**Requirement A:** In the DuoTrav study criteria, what intraocular pressure range must the study eye show?
**Requirement B:** Please say whether each statement agrees with the DuoTrav study criteria, quoting the deciding words: (i) women of childbearing potential are excluded; (ii) intraocular surgery in either eye within 6 months before screening is exclusionary; (iii) participants must be on a stable medication regimen for IOP reduction one week before screening.

**Document extract:**
===

Safety and Efficacy of Changing to DuoTrav in Patients Uncontrolled on Timolol

Inclusion Criteria

• Clinical diagnosis of ocular hypertension, primary open-angle glaucoma or pigmentary glaucoma;
• Intraocular pressure (IOP) of between 19 to 35 mmHg at any time of the day in at least one eye (designated as the study eye);
• On a stable medication regimen for IOP reduction one week prior to the screening visit;
• Best corrected visual acuity better than 20/200 (Snellen) or 1.0 (logMAR) in each eye;
• Sign informed consent;
• Other protocol-defined inclusion criteria may apply.

Exclusion Criteria

• Known medical history of allergy, hypersensitivity or low tolerance to any of the components of DuoTrav®;
• Any abnormality that would preclude the reliable performance of applanation tonometry in either eye;
• Infection in either eye;
• Conventional or laser intraocular surgery in either eye 3 months prior to screening visit;
• Risk for visual field or visual acuity worsening, in the opinion of the investigator;
• Women of childbearing potential;
• Pregnant or lactating women;
• Any condition that, in the opinion of the principal investigator, could interfere with participation in the study, or that could present a risk to the participant.
• Participation in another clinical study within 30 days before the screening visit;
• Other protocol-defined exclusion criteria may apply.

===

**Extracted information:**

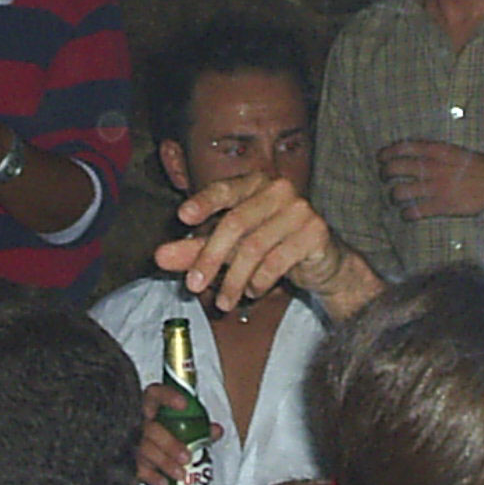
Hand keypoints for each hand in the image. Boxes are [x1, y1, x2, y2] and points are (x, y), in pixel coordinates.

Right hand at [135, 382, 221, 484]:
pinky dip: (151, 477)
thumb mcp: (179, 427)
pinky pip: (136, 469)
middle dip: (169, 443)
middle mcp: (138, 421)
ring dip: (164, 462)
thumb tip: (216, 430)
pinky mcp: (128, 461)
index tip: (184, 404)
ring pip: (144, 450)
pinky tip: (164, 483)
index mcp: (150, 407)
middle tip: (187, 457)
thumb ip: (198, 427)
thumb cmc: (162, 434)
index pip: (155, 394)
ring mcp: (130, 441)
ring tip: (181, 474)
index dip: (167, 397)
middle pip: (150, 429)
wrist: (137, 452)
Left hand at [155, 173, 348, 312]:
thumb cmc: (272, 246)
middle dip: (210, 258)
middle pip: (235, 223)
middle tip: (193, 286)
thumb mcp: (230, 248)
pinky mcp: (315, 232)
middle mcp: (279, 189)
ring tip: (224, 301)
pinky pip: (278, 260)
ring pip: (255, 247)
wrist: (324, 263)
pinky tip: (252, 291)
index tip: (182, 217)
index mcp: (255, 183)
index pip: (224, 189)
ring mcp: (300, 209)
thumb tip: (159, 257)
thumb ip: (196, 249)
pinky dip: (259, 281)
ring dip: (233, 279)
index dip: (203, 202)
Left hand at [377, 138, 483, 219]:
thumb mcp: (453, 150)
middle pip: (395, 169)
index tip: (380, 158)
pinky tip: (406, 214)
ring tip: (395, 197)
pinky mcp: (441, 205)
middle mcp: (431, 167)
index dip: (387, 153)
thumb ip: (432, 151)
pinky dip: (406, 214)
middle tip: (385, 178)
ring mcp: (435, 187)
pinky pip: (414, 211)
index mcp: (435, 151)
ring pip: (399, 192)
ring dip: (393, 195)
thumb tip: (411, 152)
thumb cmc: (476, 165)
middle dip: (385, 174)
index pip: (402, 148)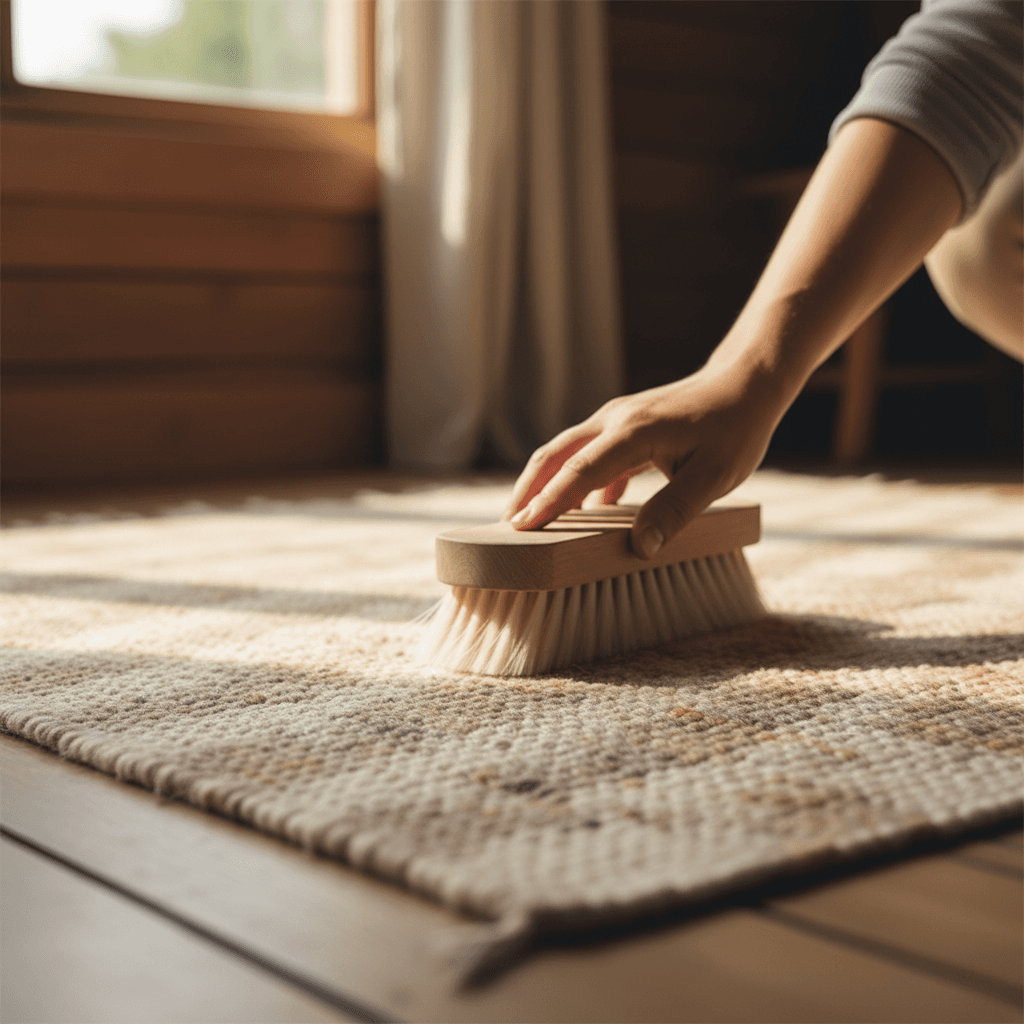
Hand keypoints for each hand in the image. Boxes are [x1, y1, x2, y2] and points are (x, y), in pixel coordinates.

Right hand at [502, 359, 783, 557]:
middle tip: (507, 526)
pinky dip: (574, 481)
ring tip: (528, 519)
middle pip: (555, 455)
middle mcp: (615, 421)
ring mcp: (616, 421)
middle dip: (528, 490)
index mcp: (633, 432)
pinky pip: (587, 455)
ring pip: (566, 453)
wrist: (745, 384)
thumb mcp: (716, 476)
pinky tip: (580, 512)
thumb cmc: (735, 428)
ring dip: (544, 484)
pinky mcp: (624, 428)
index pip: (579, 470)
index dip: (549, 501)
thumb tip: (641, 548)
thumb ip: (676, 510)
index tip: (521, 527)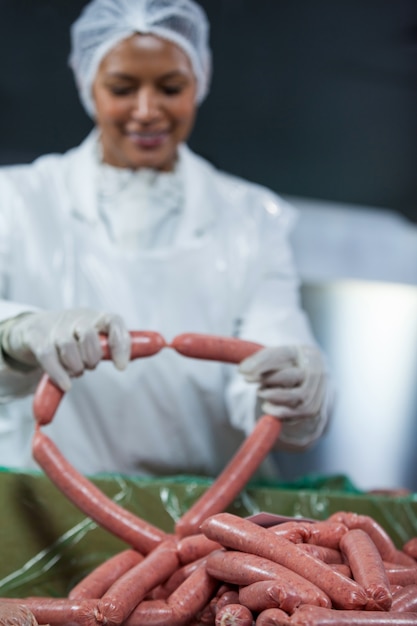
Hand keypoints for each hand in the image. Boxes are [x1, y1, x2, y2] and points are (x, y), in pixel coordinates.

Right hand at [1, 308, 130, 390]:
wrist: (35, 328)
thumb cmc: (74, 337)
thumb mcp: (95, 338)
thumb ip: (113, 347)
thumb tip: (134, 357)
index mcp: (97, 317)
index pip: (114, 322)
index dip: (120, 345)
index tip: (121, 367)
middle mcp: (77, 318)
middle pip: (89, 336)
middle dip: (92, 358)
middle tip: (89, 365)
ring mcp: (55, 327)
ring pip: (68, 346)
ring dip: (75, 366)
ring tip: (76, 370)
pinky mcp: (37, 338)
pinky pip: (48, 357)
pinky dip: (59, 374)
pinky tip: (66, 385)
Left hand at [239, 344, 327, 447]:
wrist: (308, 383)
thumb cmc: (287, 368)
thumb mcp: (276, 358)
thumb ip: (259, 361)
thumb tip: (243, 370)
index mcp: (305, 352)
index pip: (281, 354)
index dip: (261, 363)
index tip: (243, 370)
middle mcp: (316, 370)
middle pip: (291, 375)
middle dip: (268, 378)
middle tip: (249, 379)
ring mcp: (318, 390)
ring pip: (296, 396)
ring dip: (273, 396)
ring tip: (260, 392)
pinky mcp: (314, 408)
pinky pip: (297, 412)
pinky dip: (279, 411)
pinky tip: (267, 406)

===

**Task answer A:** Between 19 and 35 mmHg at any time of the day.

**Task answer B:**
(i) Yes: "Women of childbearing potential"
(ii) No: "Conventional or laser intraocular surgery in either eye 3 months prior to screening visit"
(iii) Yes: "On a stable medication regimen for IOP reduction one week prior to the screening visit"